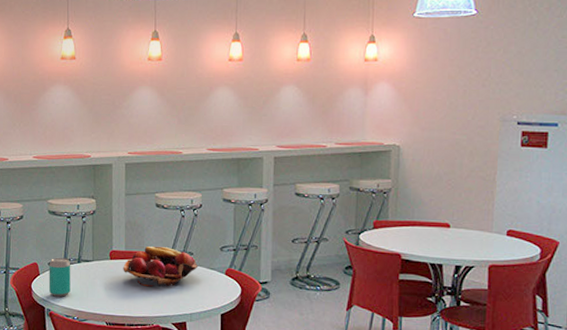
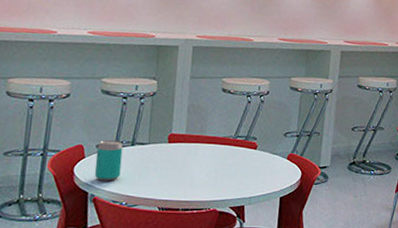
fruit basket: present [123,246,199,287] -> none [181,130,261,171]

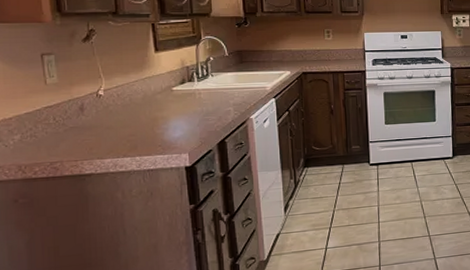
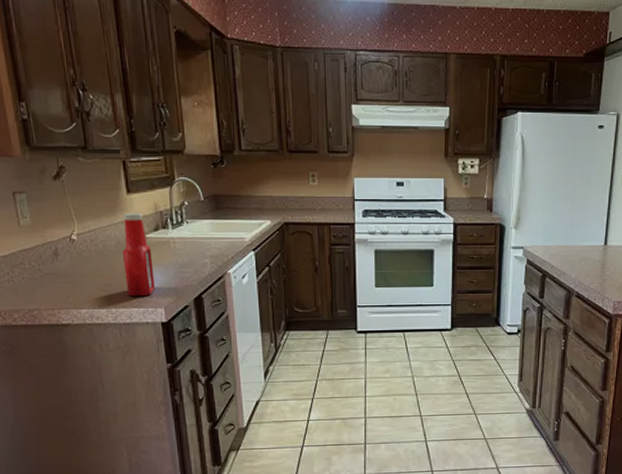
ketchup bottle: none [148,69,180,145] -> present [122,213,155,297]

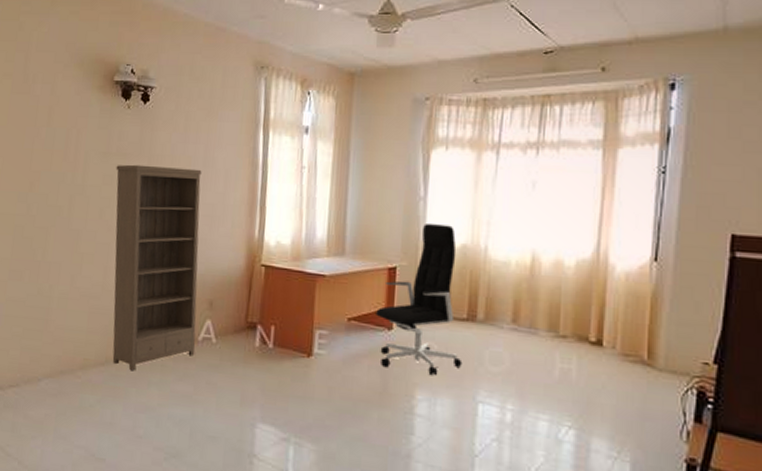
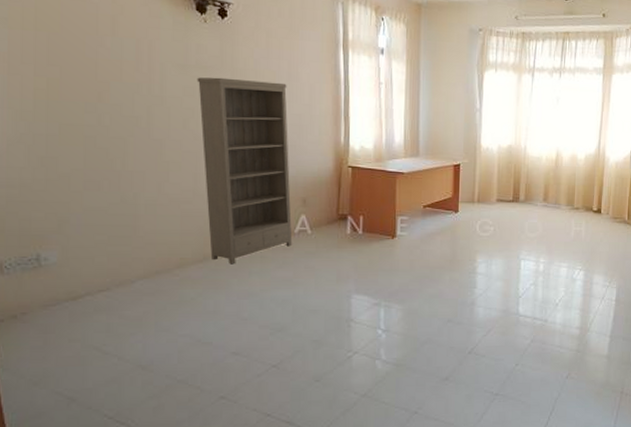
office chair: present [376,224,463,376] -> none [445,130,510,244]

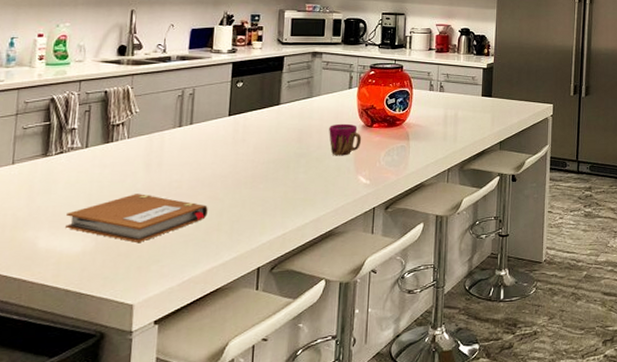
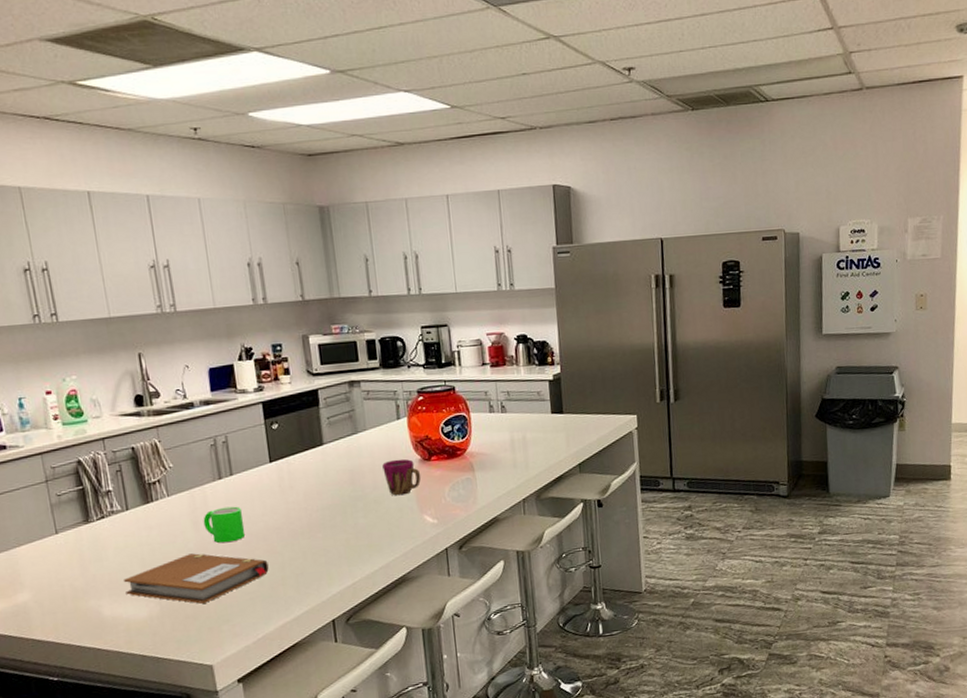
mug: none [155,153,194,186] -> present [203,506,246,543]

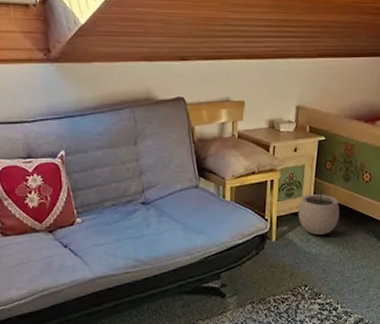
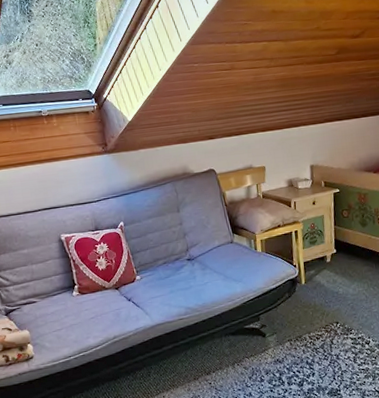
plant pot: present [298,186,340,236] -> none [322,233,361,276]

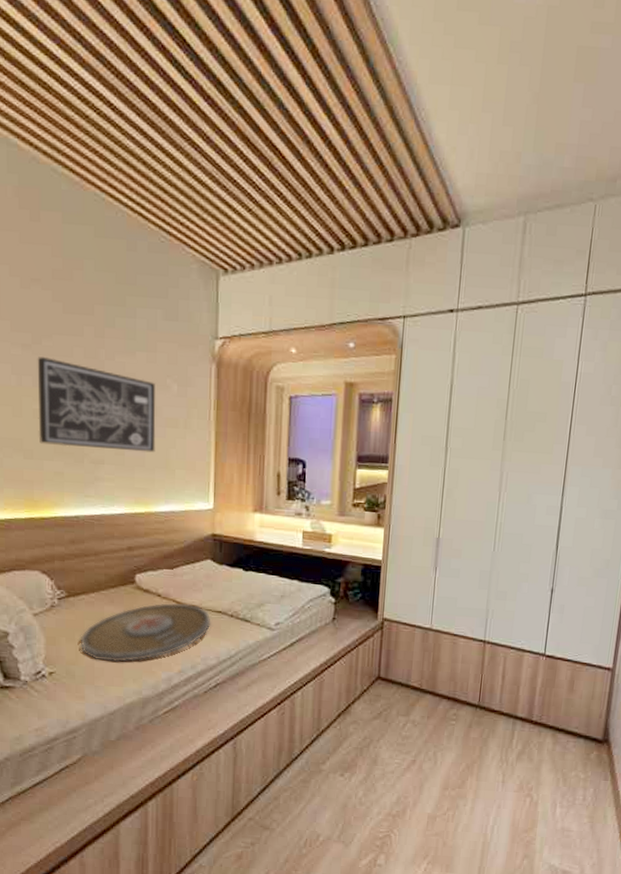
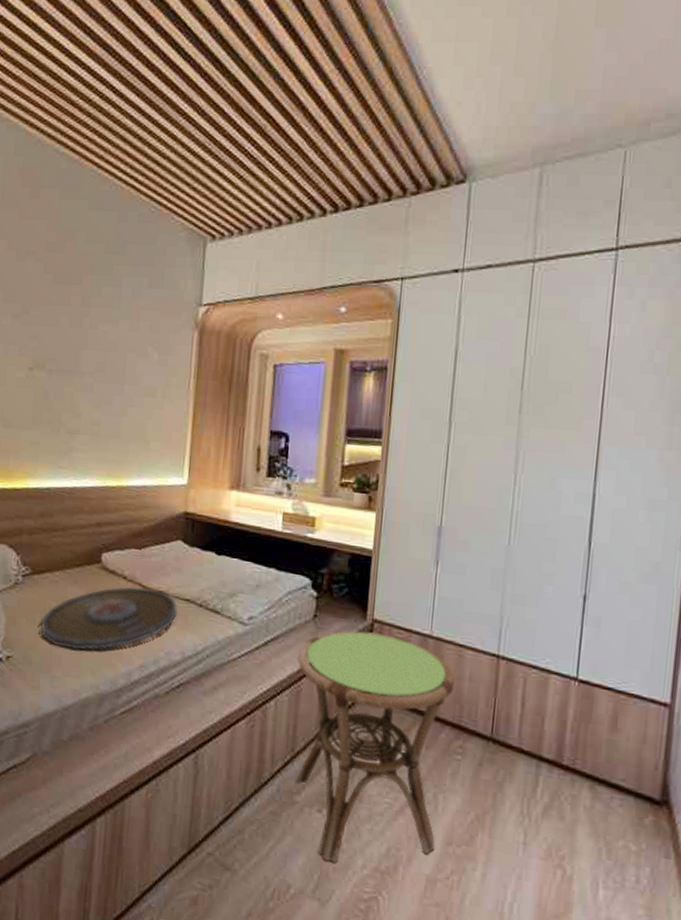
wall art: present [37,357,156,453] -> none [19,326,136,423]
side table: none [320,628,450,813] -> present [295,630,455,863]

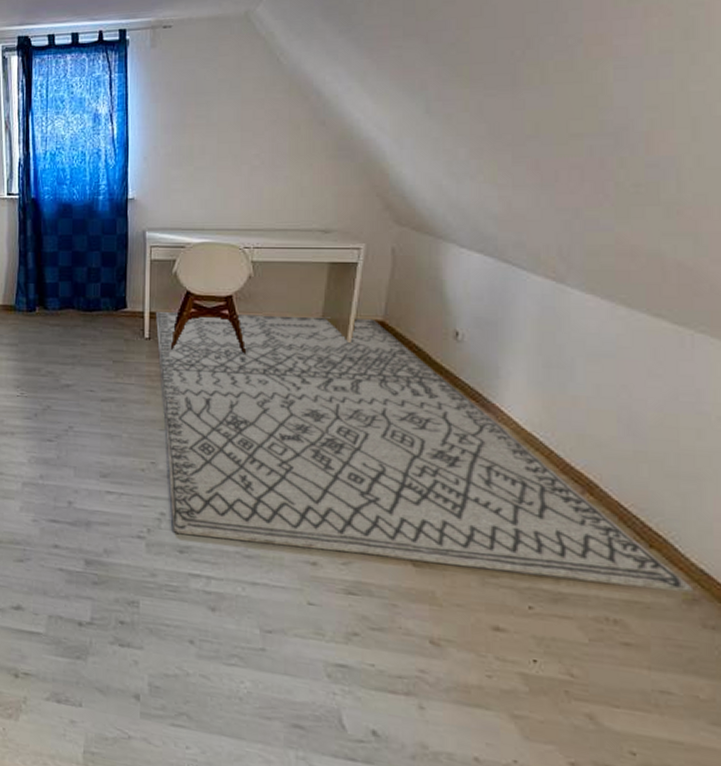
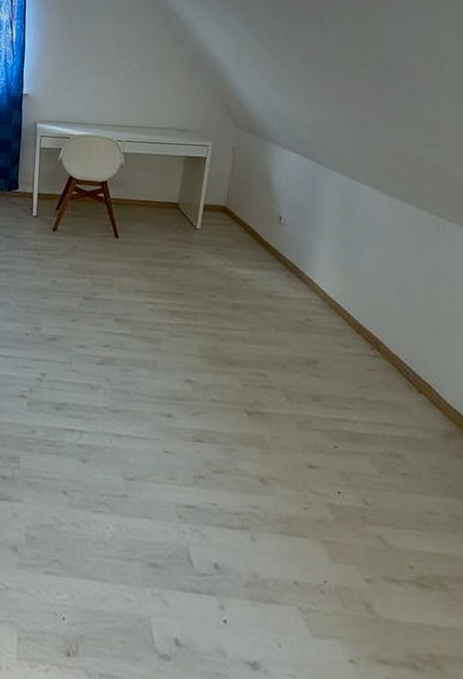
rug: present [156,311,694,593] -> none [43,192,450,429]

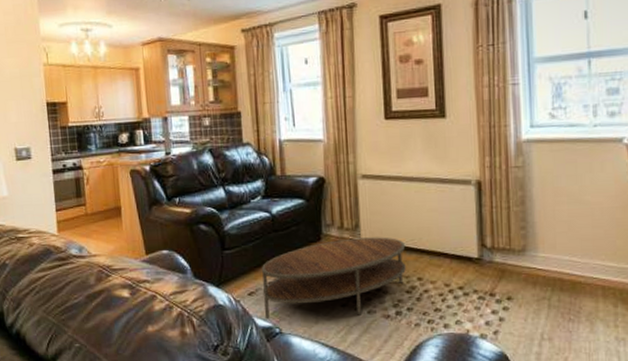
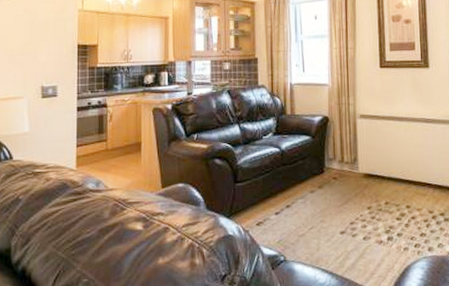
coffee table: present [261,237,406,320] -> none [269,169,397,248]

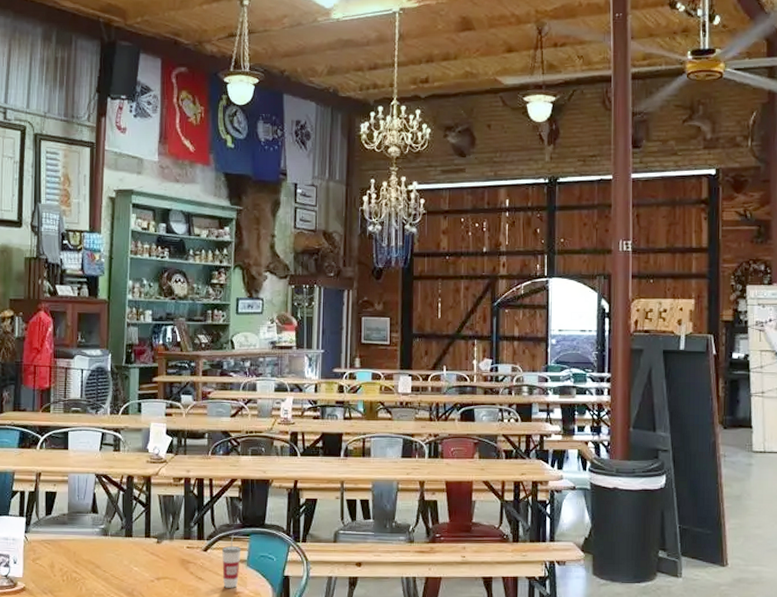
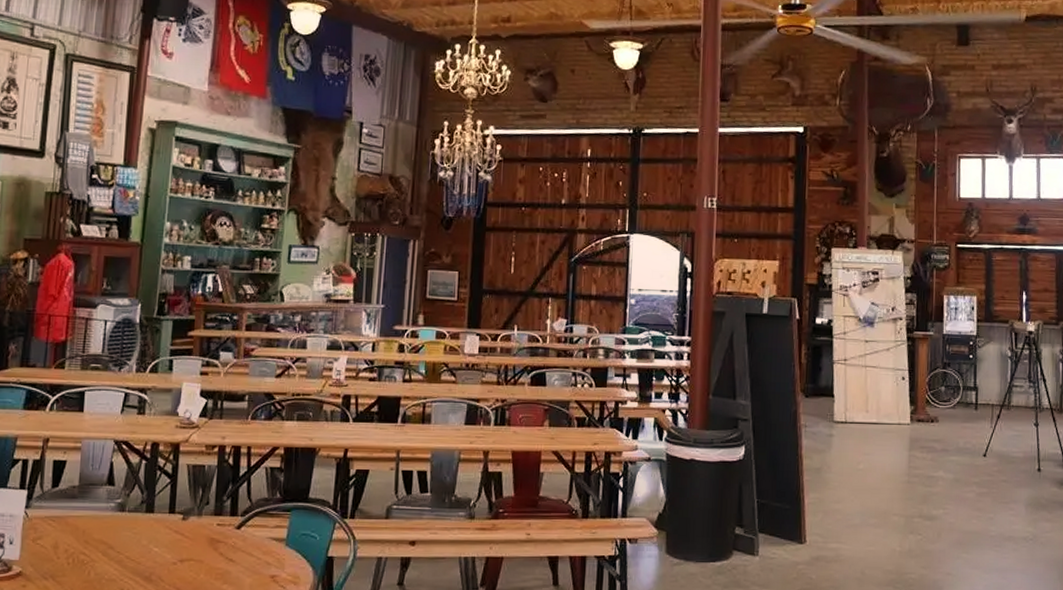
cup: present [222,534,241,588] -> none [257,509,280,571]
::::
HOW TO COMPLETE THIS TASK:
Extract the full listing exactly, with the pictures left out.

REPLY:
fruit basket: present [123,246,199,287] -> none [181,130,261,171]

ketchup bottle: none [148,69,180,145] -> present [122,213,155,297]

office chair: present [376,224,463,376] -> none [445,130,510,244]

mug: none [155,153,194,186] -> present [203,506,246,543]

plant pot: present [298,186,340,236] -> none [322,233,361,276]

wall art: present [37,357,156,453] -> none [19,326,136,423]
side table: none [320,628,450,813] -> present [295,630,455,863]

rug: present [156,311,694,593] -> none [43,192,450,429]

coffee table: present [261,237,406,320] -> none [269,169,397,248]

cup: present [222,534,241,588] -> none [257,509,280,571]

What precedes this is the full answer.